It was dark when I got home and parked the car on the patch of gravel in the front yard. I could see my boys sitting on the couch, each one playing on their separate tablets, their heads leaned forward, long black hair loose and messy. As soon as I parked, I pulled out my nearly empty pack of cigarettes, even though I saw my oldest boy standing up and looking outside. I lit the cigarette anyway.
Mr. Warren had kept me at work late talking. In another ten years, I might settle for a man like my older boss, but I wasn’t ready to marry someone who did nothing for me below the belt. I was tired and anxious and not in a mood to talk. But he liked me and he was kind and unmarried and as long as I sat and listened, I didn’t have to clock out.
Me and the boys had spent the long weekend at my mom’s house helping her sort through my dead father’s belongings. I half wondered if the boy’s dad, was trying to sneak back into our lives. He’d asked if he could stay at our house while we were away because he was having his apartment sprayed for bugs and when we got home late Sunday night the front room and kitchen were cleaner than when we had moved in. A rented carpet cleaner sat in the back of his truck and he was gone to return it to the Winn Dixie before I’d even been able to manage a shocked “thank you.” Today, though, he had texted and asked if he could bring me and the boys dinner seeing as he thought he forgotten something important at the house, anyway. I’d ignored his text until finally he’d said he’d come by after the boys went to bed and maybe we could talk. I was pretty pissed that he was breaking one of my rules about visiting, but he ignored my response to that.
I pinched out the cigarette and leaned over to open the passenger side door. It wasn’t that Edward didn’t know I smoked, but I had promised myself I wouldn’t smoke around my kids. In fact, I only ever smoked in the car alone, anymore. That was another one of my rules. Me and the boys had a lot of them. Rules kept CPS from coming to the door, kept Eddie and his little brother John safe, kept me from taking their broken father back, as if living with him wouldn’t eventually turn back into raising another kid and be 1000 times worse than secondhand smoke. If Edward was coming out of the house before I finished my driveway smoke, what he had to say wasn’t going to be good.
My heart started to pound in my ears. I rolled up the windows and turned on the air conditioner to pull the smoke out of the car.
Eddie sat down in the passenger seat and stared ahead, his hands in the black jacket his father had left behind. It was too big for him and the jacket had been too small for his father the last time he’d left. It was one of the few things John, Sr. hadn’t taken with him, figured he’d only left it behind because it was one more thing he’d decided he needed in his life less than he needed drugs and high times, less than he wanted me and the boys.
“Well?” I said. I turned and looked at him. I was trying to be patient, but I was feeling that unfinished smoke.
“We got ice cream today,” Ed said.
“You break into the laundromat money?” I teased, half serious, though.
He shook his head. “No,” he said. “We went fishing for change. I found a magnet when we were walking home from school. I tied it to a string to get those coins out of the furnace.”
The gas floor furnace with its gridded metal cover didn’t work anymore. The landlord had told me that when it turned cold, we’d need some space heaters. The land the house was on had once been part of a Cherokee allotment just outside of Snake, Oklahoma, and had only, recently been returned to Cherokee jurisdiction, legally. For years I’d been telling people the Cherokee didn’t have a Reservation, it was all allotted land, and then one morning I woke up in a white man’s rent house on a Reservation in Oklahoma, an Indian on land that was once more, legally, Indian land.

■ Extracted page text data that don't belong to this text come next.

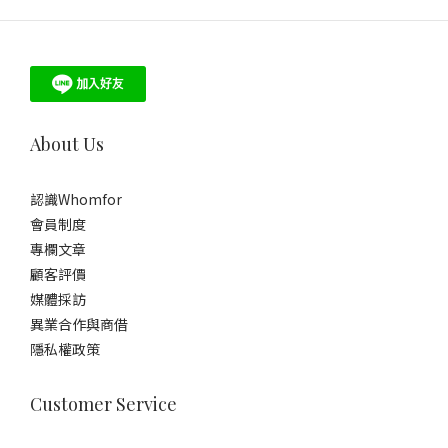
About Us
認識Whomfor
會員制度
專欄文章
顧客評價
媒體採訪
異業合作與商借
隱私權政策
Customer Service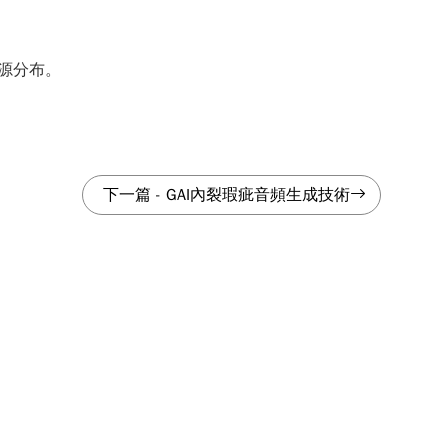
源分布。
下一篇
-
GAI內裂瑕疵音頻生成技術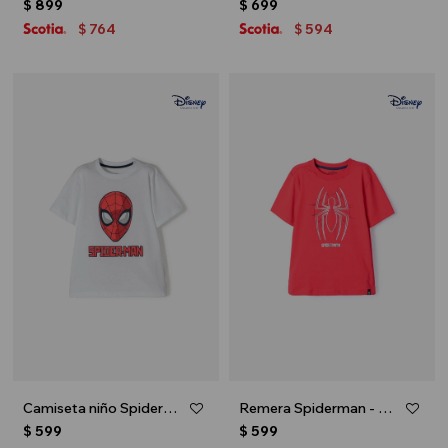
$
899
$
699
764
594
$
$
Camiseta niño Spiderman - Blanco
Remera Spiderman - Rojo
$
599
$
599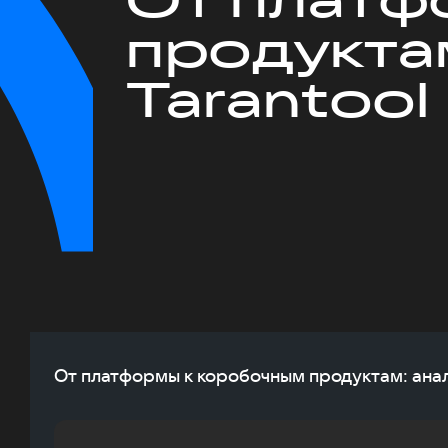
продукта
Tarantool
От платформы к коробочным продуктам: анал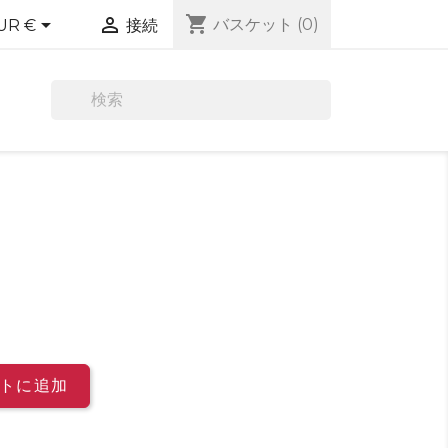
shopping_cart


バスケット
(0)
UR €
接続

トに追加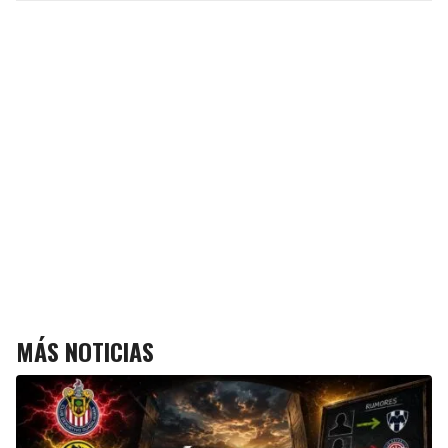
MÁS NOTICIAS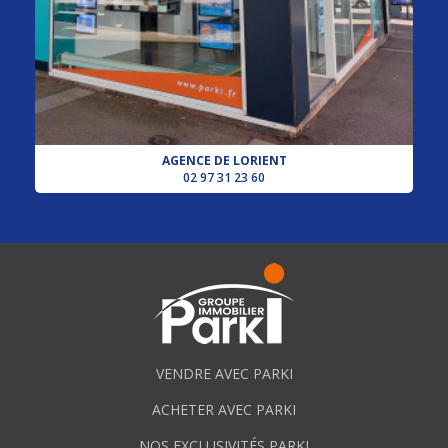
AGENCE DE LORIENT
02 97 31 23 60
VENDRE AVEC PARKI
ACHETER AVEC PARKI
NOS EXCLUSIVITÉS PARKI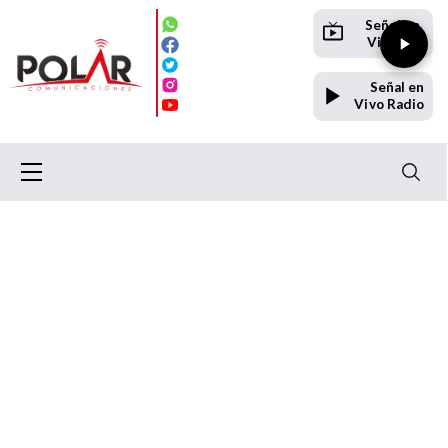
Señal en
Vivo TV
Señal en
Vivo Radio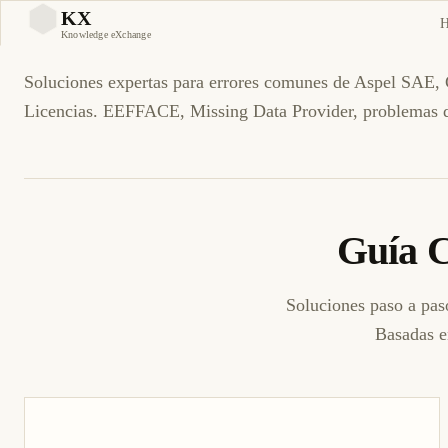
Guía Completa de Trouble
KX
KX
Knowledge eXchange
Soluciones expertas para errores comunes de Aspel SAE,
Licencias. EEFFACE, Missing Data Provider, problemas 
Guía C
Soluciones paso a pas
Basadas e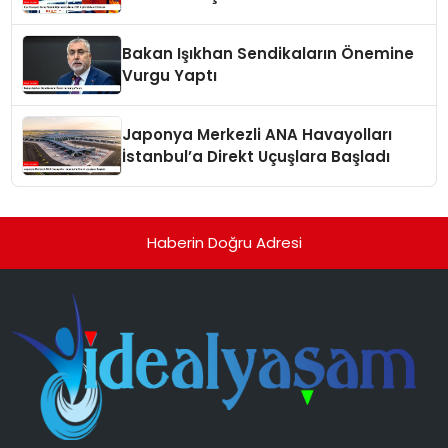
Bakan Işıkhan Sendikaların Önemine
Vurgu Yaptı
Japonya Merkezli ANA Havayolları
İstanbul’a Direkt Uçuşlara Başladı
Haberin Doğru Adresi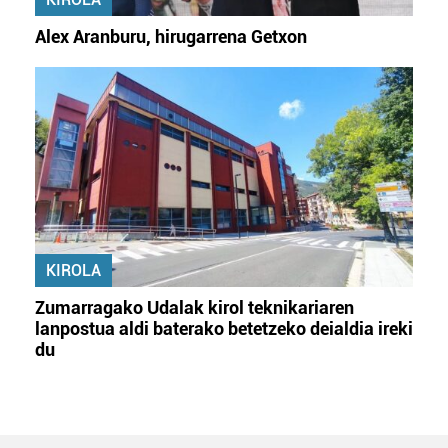
Alex Aranburu, hirugarrena Getxon
KIROLA
Zumarragako Udalak kirol teknikariaren
lanpostua aldi baterako betetzeko deialdia ireki
du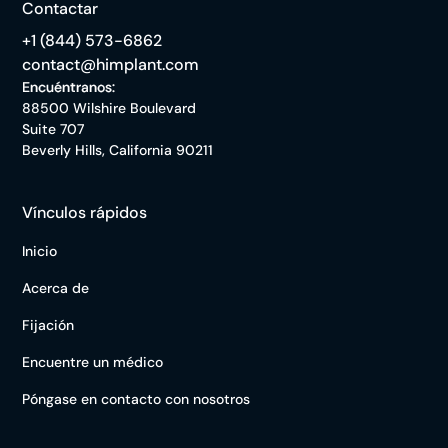
Contactar
+1 (844) 573-6862
contact@himplant.com
Encuéntranos:
88500 Wilshire Boulevard
Suite 707
Beverly Hills, California 90211
Vínculos rápidos
Inicio
Acerca de
Fijación
Encuentre un médico
Póngase en contacto con nosotros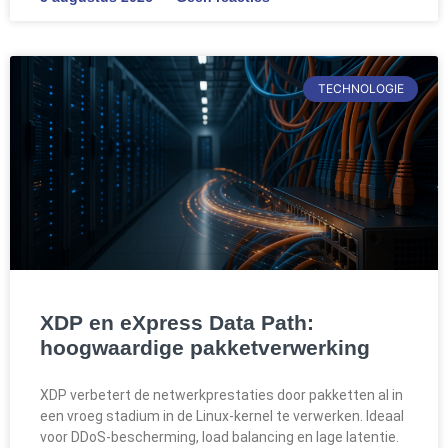
TECHNOLOGIE
XDP en eXpress Data Path:
hoogwaardige pakketverwerking
XDP verbetert de netwerkprestaties door pakketten al in
een vroeg stadium in de Linux-kernel te verwerken. Ideaal
voor DDoS-bescherming, load balancing en lage latentie.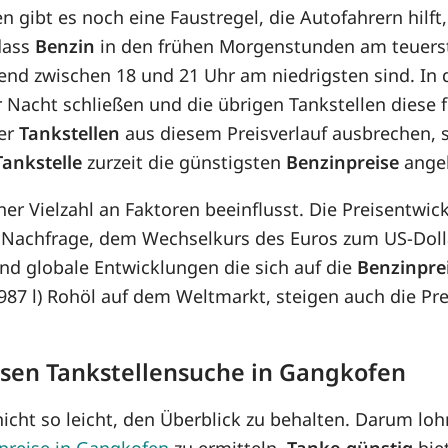
n gibt es noch eine Faustregel, die Autofahrern hilf
 dass
Benzin
in den frühen Morgenstunden am teuerste
Abend zwischen 18 und 21 Uhr am niedrigsten sind. I
r Nacht schließen und die übrigen Tankstellen diese 
der
Tankstellen
aus diesem Preisverlauf ausbrechen, 
Tankstelle
zurzeit die günstigsten
Benzinpreise
ange
ner Vielzahl an Faktoren beeinflusst. Die Preisentwi
 Nachfrage, dem Wechselkurs des Euros zum US-Dolla
d globale Entwicklungen die sich auf die
Benzinpre
8,987 l) Rohöl auf dem Weltmarkt, steigen auch die P
osen Tankstellensuche in Gangkofen
icht so leicht, den Überblick zu behalten. Darum lohn
preise in Gangkofen
zu ermitteln.
Tanke-günstig
bie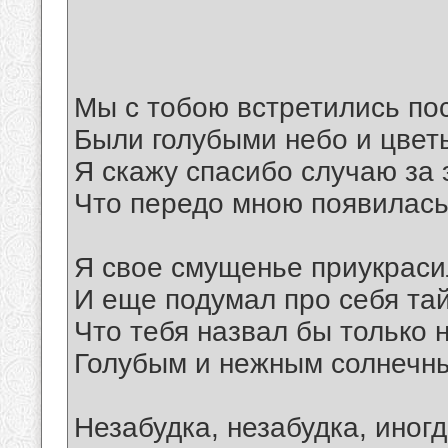
Мы с тобою встретились по
Были голубыми небо и цвет
Я скажу спасибо случаю за 
Что передо мною появилась
Я свое смущенье приукраси
И еще подумал про себя та
Что тебя назвал бы только 
Голубым и нежным солнечны
Незабудка, незабудка, иногд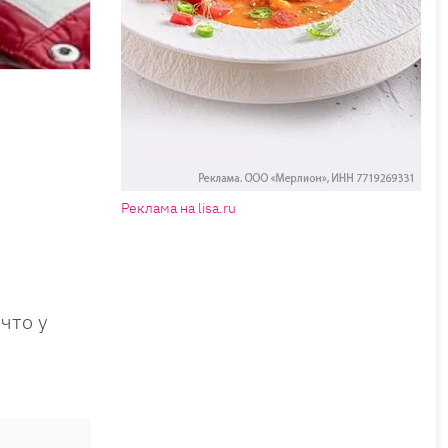
Реклама на lisa.ru
 что у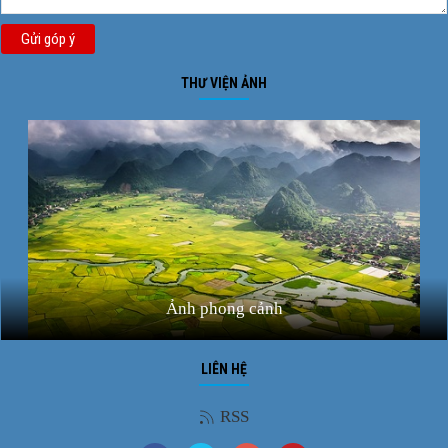
Gửi góp ý
THƯ VIỆN ẢNH
Ảnh phong cảnh
LIÊN HỆ
RSS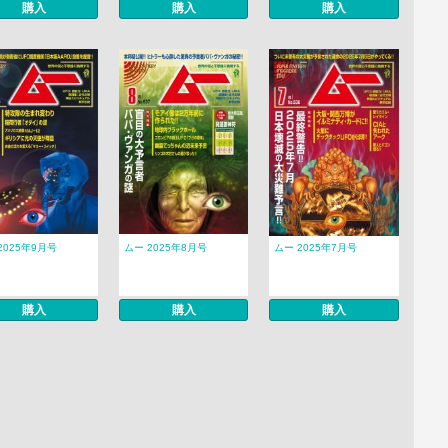
購入
購入
購入
2025年9月号
ムー 2025年8月号
ムー 2025年7月号
購入
購入
購入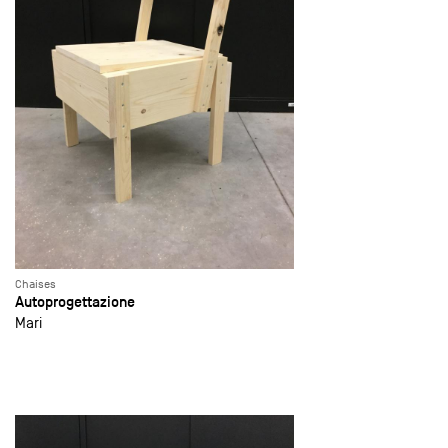
Chaises
Autoprogettazione
Mari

“Anyway,” Eddie continued, “I was letting John use it to fish for coins in the couch and it got caught. So, Johnny reached into the couch, and,” he paused and pulled a plastic produce bag from his pocket and held it out to me, “he found this.”
I took the wadded up plastic bag from him. It felt like it was wrapped around a baby carrot.
I started to unroll it and Eddie said, “Don’t open it, Mom. It smells.”
I flattened the bag out across my lap and looked at the last two knuckles of a bloody finger.
“Well, hell,” I said.
“I told Junior it wasn’t real.”
I nodded.
“Pretty sure it is, though.”
“I’m pretty sure you’re right.” I felt a little queasy and I rolled down the window. “Open the glove compartment,” I said.
Edward did. I tossed the bag in and he closed it quickly.
“Why do you think there was a piece of a finger in our couch, mom?”
I thought of the texts from his dad, a guy I’d known most of my life, and I shrugged.
“I’m gonna need a smoke, Eddie.”
Eddie nodded.
“So, I’m either going to have to break my rule or you’re going to have to go back in the house.”
Eddie nodded. He opened the car door and got out slowly. But then he sat back down and pulled the door shut. He reached over and rolled down his window.
I lit the cigarette and blew hard away from the car. I was thinking about the black light their dad had left behind along with his metal band posters and the jacket Edward was wearing. I wondered what I was going to find in the dark of the living room when the boys went to bed. I doubted a finger was all my ex-husband left behind.